A rider should always be ready for another machine to pass, so they should keep an eye out for machines coming up behind them. Riders won’t slow down or get in the way of a vehicle that is passing them. A slower rider must move out of the way so that the faster rider can pass.

Leaving the Course

1. Riders who leave the course must get back on in a way that is safe and doesn’t give them an advantage. The rider must get back on in the area that is closest and safest. If you don’t follow these steps, the Race Director may give you a penalty or kick you out of the race.

Riders can’t stop on the course of the race. If this has to happen because of a broken part, it is the rider’s job to get the machine off the course. If you don’t help the race officials pick up the downed sled, you may get a DNS score.

Race Finish

If a rider’s machine breaks down before the finish line, the rider can push or pull it across the finish line using only his or her own muscles, and the rider will be considered to have won the race. A rider finishes a race when he or she is still in touch with and in charge of the machine as it crosses the finish line.

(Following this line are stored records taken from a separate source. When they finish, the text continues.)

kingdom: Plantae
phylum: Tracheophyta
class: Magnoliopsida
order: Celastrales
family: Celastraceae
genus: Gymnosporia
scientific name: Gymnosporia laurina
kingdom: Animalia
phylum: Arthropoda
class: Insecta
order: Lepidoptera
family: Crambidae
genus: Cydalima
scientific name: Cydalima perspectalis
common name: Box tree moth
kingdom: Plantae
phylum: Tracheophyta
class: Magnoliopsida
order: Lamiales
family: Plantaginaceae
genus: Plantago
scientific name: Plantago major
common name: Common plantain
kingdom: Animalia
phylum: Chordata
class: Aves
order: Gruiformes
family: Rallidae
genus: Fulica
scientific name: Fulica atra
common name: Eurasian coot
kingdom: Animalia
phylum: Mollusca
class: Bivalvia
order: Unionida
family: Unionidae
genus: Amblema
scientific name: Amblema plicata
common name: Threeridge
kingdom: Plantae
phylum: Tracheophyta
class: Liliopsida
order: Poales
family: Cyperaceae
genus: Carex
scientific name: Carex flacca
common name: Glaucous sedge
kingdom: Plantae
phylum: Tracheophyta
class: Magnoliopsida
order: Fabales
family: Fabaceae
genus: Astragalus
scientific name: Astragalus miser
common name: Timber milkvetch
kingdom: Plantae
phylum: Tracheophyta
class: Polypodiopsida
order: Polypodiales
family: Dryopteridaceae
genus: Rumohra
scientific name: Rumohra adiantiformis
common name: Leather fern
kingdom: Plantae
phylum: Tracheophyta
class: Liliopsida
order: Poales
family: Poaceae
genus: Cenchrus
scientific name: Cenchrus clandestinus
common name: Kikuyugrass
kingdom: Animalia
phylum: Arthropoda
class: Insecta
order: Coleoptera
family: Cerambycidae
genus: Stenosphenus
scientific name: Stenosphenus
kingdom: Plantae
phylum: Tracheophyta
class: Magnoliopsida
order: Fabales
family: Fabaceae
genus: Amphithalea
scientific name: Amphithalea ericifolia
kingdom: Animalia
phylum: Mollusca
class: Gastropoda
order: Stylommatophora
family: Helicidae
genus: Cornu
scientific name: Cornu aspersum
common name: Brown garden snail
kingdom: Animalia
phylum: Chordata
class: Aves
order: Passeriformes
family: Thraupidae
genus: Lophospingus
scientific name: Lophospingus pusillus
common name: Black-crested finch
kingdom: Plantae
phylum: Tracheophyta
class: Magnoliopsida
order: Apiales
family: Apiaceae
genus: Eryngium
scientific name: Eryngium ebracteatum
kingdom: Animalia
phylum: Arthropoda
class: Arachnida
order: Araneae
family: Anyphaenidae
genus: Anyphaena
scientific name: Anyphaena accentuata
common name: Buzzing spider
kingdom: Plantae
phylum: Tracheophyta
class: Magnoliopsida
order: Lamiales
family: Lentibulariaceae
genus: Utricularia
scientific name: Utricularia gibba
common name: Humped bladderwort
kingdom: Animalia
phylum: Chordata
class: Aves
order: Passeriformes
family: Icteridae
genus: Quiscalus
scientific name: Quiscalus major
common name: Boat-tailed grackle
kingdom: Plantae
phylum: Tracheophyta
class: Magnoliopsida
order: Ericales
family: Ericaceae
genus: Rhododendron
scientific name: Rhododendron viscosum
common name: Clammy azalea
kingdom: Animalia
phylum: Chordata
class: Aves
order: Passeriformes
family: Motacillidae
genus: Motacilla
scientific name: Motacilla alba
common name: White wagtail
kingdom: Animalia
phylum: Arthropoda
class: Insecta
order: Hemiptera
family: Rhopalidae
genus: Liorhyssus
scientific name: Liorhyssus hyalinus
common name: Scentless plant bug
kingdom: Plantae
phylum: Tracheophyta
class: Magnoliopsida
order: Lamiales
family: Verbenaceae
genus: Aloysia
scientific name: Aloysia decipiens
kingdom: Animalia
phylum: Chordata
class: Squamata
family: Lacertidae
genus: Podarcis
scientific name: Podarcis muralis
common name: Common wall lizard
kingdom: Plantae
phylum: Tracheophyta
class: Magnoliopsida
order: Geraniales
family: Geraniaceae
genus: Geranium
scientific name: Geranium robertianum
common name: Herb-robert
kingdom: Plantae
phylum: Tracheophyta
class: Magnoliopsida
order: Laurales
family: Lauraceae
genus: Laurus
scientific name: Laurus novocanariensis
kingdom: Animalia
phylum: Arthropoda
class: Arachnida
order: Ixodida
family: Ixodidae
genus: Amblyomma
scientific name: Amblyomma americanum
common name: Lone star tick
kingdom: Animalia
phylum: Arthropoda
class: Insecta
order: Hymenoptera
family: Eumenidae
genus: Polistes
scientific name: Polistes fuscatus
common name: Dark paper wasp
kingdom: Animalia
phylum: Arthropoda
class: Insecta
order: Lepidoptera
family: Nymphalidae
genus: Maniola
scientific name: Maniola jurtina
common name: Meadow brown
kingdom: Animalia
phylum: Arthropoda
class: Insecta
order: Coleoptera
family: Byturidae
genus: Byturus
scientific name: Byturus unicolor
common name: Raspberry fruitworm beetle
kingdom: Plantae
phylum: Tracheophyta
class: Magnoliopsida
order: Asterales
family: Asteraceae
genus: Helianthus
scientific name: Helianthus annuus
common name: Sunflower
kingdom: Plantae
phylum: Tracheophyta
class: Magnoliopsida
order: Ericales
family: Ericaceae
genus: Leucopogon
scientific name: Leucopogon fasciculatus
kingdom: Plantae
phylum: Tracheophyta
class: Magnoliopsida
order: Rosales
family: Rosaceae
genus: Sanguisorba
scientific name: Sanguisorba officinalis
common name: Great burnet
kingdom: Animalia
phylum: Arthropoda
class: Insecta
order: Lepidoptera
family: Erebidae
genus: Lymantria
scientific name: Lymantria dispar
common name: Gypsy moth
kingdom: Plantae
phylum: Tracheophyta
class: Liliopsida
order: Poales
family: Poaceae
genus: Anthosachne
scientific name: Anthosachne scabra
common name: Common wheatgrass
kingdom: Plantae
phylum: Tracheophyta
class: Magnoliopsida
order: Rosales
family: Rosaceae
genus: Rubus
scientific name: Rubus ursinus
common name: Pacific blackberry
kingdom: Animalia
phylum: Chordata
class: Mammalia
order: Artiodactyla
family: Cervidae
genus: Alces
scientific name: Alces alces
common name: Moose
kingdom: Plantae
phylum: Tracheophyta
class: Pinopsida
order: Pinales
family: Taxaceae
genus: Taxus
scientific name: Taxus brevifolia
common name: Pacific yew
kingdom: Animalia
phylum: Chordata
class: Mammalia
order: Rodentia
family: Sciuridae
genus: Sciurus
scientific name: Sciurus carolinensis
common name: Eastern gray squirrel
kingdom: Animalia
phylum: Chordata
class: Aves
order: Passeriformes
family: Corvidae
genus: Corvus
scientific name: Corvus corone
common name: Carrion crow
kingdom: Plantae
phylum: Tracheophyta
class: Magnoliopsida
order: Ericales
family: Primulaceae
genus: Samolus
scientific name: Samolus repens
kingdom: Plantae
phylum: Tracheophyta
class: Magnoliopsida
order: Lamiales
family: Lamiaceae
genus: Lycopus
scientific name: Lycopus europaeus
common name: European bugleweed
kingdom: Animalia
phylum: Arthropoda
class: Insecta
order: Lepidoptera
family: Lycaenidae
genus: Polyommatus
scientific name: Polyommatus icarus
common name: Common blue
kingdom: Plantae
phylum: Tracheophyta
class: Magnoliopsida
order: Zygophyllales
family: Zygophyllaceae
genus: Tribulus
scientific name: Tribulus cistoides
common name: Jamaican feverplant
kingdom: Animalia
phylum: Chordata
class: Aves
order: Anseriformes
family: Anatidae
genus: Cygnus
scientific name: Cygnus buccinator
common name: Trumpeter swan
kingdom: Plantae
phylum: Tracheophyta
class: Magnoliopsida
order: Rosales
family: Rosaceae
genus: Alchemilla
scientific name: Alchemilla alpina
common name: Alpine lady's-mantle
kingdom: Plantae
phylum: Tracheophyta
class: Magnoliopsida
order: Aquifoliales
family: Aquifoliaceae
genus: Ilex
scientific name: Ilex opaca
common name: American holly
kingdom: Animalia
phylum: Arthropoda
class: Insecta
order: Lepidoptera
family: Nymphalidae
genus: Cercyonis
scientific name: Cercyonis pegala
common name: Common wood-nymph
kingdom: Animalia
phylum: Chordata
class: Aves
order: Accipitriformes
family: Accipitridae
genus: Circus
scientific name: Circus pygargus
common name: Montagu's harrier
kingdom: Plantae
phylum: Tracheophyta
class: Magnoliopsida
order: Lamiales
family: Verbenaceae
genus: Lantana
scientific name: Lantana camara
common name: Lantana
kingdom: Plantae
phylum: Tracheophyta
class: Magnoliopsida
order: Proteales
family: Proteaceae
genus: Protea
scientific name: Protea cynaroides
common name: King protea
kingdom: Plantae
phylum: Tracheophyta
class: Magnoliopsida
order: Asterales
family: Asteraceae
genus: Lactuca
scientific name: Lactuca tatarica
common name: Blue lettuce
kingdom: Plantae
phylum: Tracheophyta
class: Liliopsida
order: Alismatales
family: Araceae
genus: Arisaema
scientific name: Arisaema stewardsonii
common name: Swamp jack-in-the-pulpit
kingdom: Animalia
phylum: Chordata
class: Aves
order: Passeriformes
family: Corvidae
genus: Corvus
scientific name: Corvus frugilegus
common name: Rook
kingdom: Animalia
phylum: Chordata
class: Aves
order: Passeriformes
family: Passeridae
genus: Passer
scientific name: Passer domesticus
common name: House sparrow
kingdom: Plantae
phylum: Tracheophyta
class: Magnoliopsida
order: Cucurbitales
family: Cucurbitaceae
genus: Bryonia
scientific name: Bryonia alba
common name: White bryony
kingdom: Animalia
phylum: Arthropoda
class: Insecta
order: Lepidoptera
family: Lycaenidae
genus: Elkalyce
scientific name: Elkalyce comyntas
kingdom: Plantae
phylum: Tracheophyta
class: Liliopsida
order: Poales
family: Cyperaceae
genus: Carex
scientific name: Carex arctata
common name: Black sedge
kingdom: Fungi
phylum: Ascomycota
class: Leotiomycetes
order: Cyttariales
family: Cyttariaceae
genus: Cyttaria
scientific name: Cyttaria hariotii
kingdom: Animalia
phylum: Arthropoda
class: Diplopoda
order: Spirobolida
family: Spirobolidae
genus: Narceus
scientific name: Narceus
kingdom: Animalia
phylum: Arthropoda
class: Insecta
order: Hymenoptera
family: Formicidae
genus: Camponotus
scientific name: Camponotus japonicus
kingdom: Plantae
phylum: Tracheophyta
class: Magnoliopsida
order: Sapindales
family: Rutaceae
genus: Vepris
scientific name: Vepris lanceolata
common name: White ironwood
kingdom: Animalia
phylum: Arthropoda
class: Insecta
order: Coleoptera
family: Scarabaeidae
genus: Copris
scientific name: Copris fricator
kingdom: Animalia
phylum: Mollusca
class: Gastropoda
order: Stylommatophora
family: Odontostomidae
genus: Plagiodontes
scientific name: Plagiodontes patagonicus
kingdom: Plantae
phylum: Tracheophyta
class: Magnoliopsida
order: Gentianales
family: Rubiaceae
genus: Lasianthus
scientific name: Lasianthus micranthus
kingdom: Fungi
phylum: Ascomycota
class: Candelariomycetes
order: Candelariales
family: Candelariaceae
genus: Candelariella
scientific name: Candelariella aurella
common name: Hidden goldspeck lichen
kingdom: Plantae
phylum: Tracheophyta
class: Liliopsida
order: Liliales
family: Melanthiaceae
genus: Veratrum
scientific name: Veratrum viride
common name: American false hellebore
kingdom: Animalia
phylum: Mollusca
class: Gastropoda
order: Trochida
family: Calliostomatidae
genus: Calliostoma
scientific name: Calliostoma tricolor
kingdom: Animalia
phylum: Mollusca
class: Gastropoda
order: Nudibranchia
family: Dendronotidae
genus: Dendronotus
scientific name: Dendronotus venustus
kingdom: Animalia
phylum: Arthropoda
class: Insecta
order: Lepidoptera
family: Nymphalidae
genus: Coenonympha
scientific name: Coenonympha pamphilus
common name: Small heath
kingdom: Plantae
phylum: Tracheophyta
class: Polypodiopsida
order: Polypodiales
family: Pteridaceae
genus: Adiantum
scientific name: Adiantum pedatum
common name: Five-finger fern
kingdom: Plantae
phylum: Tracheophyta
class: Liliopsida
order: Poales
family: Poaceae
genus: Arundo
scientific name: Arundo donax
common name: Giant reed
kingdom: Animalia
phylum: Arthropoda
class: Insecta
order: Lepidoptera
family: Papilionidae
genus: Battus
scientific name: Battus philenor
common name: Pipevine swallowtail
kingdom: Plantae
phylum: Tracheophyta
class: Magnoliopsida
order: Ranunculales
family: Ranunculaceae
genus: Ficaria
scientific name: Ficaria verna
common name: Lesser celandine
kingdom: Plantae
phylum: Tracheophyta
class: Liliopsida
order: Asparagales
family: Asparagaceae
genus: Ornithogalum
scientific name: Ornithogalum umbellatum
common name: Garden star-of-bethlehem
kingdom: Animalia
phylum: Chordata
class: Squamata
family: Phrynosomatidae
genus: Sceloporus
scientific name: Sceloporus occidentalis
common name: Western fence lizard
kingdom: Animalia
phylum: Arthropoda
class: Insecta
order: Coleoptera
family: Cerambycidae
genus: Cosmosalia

Snocross¬†is a great way to have a good time. A family-friendly sport, it’s a great way to spend time together, whether you’re going to the races or just enjoying the sport on the trail. Just like any other sport or activity that requires hard work and practice and sacrifices in order to succeed, racing and being competitive requires a similar level of dedication. So, all that’s left is to get out there, do it, have fun, and put in the effort.